Requirement =>
Carry the passage on peak elongation stresses and droplet breakup in the nozzle forward from its last sentence.

Text block =>
=======

It is very likely, then, that the actual peak stresses are lower than the maximum values from the simulation. As a first approximation, we averaged the elongation stresses within each of the two nozzle sections. The average was skewed towards the larger values by using only the measured stresses that surpassed 1 kPa. These averaged values are also shown in Table 6. We would expect that the actual peak stress lies somewhere between the maximum and the averaged values. This means that if we identify droplet breakup in our analysis on basis of the averaged values, this finding would still hold true for the actual stresses.

=======

Dataset excerpts =>
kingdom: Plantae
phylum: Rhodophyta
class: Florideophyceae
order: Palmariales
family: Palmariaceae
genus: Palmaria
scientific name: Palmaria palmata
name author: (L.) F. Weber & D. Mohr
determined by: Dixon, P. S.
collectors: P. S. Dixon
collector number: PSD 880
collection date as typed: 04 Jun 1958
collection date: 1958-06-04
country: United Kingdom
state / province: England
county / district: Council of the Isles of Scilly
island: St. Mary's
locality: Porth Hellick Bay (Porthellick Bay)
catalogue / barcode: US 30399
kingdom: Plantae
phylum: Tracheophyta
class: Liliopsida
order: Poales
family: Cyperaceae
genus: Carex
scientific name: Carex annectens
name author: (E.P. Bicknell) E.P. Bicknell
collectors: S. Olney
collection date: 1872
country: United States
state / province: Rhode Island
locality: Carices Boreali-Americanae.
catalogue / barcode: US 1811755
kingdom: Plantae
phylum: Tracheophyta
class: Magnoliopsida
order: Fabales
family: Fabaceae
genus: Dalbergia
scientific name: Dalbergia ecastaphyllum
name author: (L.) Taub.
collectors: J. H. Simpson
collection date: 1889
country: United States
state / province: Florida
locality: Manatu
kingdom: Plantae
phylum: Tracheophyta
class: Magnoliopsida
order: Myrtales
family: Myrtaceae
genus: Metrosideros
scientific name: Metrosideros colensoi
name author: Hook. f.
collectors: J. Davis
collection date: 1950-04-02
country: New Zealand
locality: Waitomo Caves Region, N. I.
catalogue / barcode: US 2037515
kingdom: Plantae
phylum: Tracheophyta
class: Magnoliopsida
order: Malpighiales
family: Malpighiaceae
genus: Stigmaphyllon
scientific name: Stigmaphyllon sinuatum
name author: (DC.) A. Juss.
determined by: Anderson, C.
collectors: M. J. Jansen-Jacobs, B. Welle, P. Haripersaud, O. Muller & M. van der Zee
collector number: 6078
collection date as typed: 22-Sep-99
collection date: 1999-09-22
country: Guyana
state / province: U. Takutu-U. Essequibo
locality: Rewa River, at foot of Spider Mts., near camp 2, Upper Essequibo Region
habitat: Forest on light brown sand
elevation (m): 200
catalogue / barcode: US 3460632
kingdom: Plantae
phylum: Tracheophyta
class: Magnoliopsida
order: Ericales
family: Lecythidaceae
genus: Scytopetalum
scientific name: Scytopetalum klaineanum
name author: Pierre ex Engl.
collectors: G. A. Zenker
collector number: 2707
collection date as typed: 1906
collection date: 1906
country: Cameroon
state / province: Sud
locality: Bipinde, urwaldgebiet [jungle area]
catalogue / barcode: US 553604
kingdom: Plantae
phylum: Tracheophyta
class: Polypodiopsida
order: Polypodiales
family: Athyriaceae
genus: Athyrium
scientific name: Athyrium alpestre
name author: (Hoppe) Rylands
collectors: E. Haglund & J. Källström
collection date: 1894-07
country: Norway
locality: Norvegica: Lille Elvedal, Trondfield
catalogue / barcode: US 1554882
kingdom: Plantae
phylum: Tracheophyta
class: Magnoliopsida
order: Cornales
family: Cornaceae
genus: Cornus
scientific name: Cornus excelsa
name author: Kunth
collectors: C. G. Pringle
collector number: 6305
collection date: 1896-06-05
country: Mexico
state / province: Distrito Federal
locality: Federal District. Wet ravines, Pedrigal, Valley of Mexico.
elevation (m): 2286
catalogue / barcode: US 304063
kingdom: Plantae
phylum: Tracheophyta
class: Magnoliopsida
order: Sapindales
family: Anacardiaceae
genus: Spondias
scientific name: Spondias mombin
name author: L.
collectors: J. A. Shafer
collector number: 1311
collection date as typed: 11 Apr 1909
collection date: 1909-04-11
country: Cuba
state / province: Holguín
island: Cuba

=======

Reply =>
In general, the elongation stresses follow a similar trend to the shear stresses. They reach larger values in the outlet channel than in the inlet port(s), and they increase with viscosity. However, they do not show a consistent increase with pressure, not even in the outlet channel. Comparing them to the shear stresses, one can notice that the two stresses lie in a similar order of magnitude, especially in the inlet ports, even though the elongation stresses are averaged, while the shear stresses are calculated from the maximum value. In fact, for the MiniSDX nozzle with 10 mPa·s, the elongation stresses are larger than the shear stresses. This does not necessarily agree with previous estimations, where the elongations stresses are assumed to be at least one order of magnitude smaller than the shear stresses [10]. For the outlet channel, the shear stresses are consistently at least an order of magnitude larger than the elongation stresses, except for the MiniSDX with 35 mPa∙s. Although there is still the caveat that the actual peak elongation stresses may be larger, the fact that the shear stresses are, on average, 500% larger than the averaged elongation stresses indicates that they will also most probably be larger than the actual ones.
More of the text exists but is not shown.